Noch in den letzten Tagen haben mehrere Regierungschefs versucht, Cameron in der Juncker-Frage zum Einlenken zu bewegen. Der niederländische Premier Mark Rutte rief Anfang der Woche in der Downing Street an. Bundeskanzlerin Merkel telefonierte mehrfach mit Cameron. Auch die dänische Ministerpräsidentin Helle Thorning-Schmidt will Cameron nicht allein lassen. Demonstrativ spaziert sie am Donnerstagabend gemeinsam mit dem Briten über den Marktplatz von Ypern. „Es ist offenkundig, dass wir ein starkes Großbritannien in der EU brauchen“, sagt die dänische Sozialdemokratin am Freitagmorgen. „Wir müssen jetzt die Wunden heilen, um Großbritannien ins Spiel zurückzubringen“, verlangt sie. „Ein EU-Austritt Großbritanniens wäre ein großes Drama für uns“, heißt es in holländischen Regierungskreisen. Es waren vor allem die Niederländer gewesen, die Anfang der 70er Jahre für den britischen Beitritt zur damaligen Europäischen Wirtschaftsgemeinschaft gekämpft hatten. Ohne die Briten seien sie der deutsch-französischen Dominanz hilflos ausgeliefert, fürchteten die Niederländer damals. „Und das tun wir auch heute noch“, sagt ein EU-Diplomat.

Die Frage, ob Jean-Claude Juncker gut für die EU ist, spielte kaum eine Rolle

David Cameron wollte in Brüssel zum Märtyrer werden, weil in dieser Rolle die Differenz zwischen Sieg und Niederlagen verschwimmt. Angela Merkel wollte Juncker erst nicht als Kommissionspräsidenten, schließlich hat sie ihn doch gewählt. Hat sie damit gewonnen? Jean-Claude Juncker wollte eigentlich, so heißt es, lieber Ratspräsident werden. Dann wurde er irgendwie Spitzenkandidat, Sieger der Europawahlen – und persönliches Feindbild der Euro-Kritiker. Juncker, hatte der niederländische Finanzminister und Euro-Gruppen-Chef Jeroen Dijsselbloem einmal gesagt, sei „ein verstockter Raucher und Trinker“. Nun ist er als Kommissionspräsident nominiert. Hat er damit gewonnen?

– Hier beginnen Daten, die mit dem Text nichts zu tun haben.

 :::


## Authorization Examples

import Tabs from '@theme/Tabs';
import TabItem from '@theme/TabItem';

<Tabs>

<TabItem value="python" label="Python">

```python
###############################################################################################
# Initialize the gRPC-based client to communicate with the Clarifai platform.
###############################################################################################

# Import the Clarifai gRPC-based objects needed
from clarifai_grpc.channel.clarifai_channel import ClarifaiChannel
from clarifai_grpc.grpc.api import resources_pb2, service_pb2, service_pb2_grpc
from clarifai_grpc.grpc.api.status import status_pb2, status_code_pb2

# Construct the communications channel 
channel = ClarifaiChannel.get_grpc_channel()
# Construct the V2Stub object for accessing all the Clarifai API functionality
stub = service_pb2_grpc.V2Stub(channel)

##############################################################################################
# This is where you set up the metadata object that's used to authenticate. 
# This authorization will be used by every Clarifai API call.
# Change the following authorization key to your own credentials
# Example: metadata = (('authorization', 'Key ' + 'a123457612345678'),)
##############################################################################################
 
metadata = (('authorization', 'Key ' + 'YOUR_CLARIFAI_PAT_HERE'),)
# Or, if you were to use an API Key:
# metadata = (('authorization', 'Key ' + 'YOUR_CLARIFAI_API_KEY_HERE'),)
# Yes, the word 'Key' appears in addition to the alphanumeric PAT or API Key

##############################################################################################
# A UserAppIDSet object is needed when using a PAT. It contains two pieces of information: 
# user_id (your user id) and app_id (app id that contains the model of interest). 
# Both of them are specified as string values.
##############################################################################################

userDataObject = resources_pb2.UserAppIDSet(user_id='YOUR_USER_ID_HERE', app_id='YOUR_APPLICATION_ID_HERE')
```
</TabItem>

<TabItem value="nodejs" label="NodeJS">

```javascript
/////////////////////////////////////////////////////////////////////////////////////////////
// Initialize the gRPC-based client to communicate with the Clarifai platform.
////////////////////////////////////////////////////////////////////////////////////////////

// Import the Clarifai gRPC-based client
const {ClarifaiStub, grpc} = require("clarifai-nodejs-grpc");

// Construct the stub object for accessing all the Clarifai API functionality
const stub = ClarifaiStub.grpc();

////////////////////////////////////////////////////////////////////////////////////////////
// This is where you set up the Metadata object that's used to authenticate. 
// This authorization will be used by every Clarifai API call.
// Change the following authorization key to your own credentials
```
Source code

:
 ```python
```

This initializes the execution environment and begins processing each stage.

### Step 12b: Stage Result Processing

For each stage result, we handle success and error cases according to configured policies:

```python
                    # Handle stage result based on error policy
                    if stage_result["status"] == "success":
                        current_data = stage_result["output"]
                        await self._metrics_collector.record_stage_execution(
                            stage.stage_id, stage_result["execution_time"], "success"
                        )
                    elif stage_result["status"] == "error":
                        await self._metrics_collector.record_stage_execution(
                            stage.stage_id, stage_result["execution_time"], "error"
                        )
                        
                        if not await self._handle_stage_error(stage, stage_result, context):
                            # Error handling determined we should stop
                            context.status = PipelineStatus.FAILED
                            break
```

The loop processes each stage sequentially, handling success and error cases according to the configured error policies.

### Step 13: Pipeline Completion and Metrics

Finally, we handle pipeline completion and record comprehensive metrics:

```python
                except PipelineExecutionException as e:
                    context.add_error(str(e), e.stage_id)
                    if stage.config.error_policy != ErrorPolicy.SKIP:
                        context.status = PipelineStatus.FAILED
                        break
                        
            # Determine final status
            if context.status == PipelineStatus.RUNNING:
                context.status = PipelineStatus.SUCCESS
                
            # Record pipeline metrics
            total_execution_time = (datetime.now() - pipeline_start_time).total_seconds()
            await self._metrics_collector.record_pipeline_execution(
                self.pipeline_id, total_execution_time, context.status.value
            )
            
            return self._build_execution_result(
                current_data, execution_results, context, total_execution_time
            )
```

Die Frage, ob Jean-Claude Juncker gut für die Europäische Union ist, spielte in den vergangenen Wochen kaum eine Rolle. Was er vorhat, war von ihm nicht zu hören. Über der EU hängt stattdessen der drohende britische Austritt wie ein Damoklesschwert. Das große Nachdenken darüber, wie man die Insel halten und wieder an die EU heranführen kann, hat bereits begonnen. „Deshalb müssen wir schauen, dass wir bei den inhaltlichen Fragen eines hohes Maß an Gemeinsamkeit erreichen. Ich denke, hier können wir mit Großbritannien sehr gute Kompromisse finden“, hatte Merkel bereits vor dem Gipfel gesagt. Jetzt ist sie bereit, den Briten einen herausgehobenen Posten in der nächsten EU-Kommission zu geben. Macht das David Cameron am Ende doch zum Sieger?

Europa hat heute einen niedrigeren Blutdruck als vor 100 Jahren. Und damit sind die Siege kleiner als vor 100 Jahren, die Niederlagen auch. Vielleicht so klein, dass der Unterschied zwischen Sieg und Niederlage, erst im historischen Rückblick deutlich wird.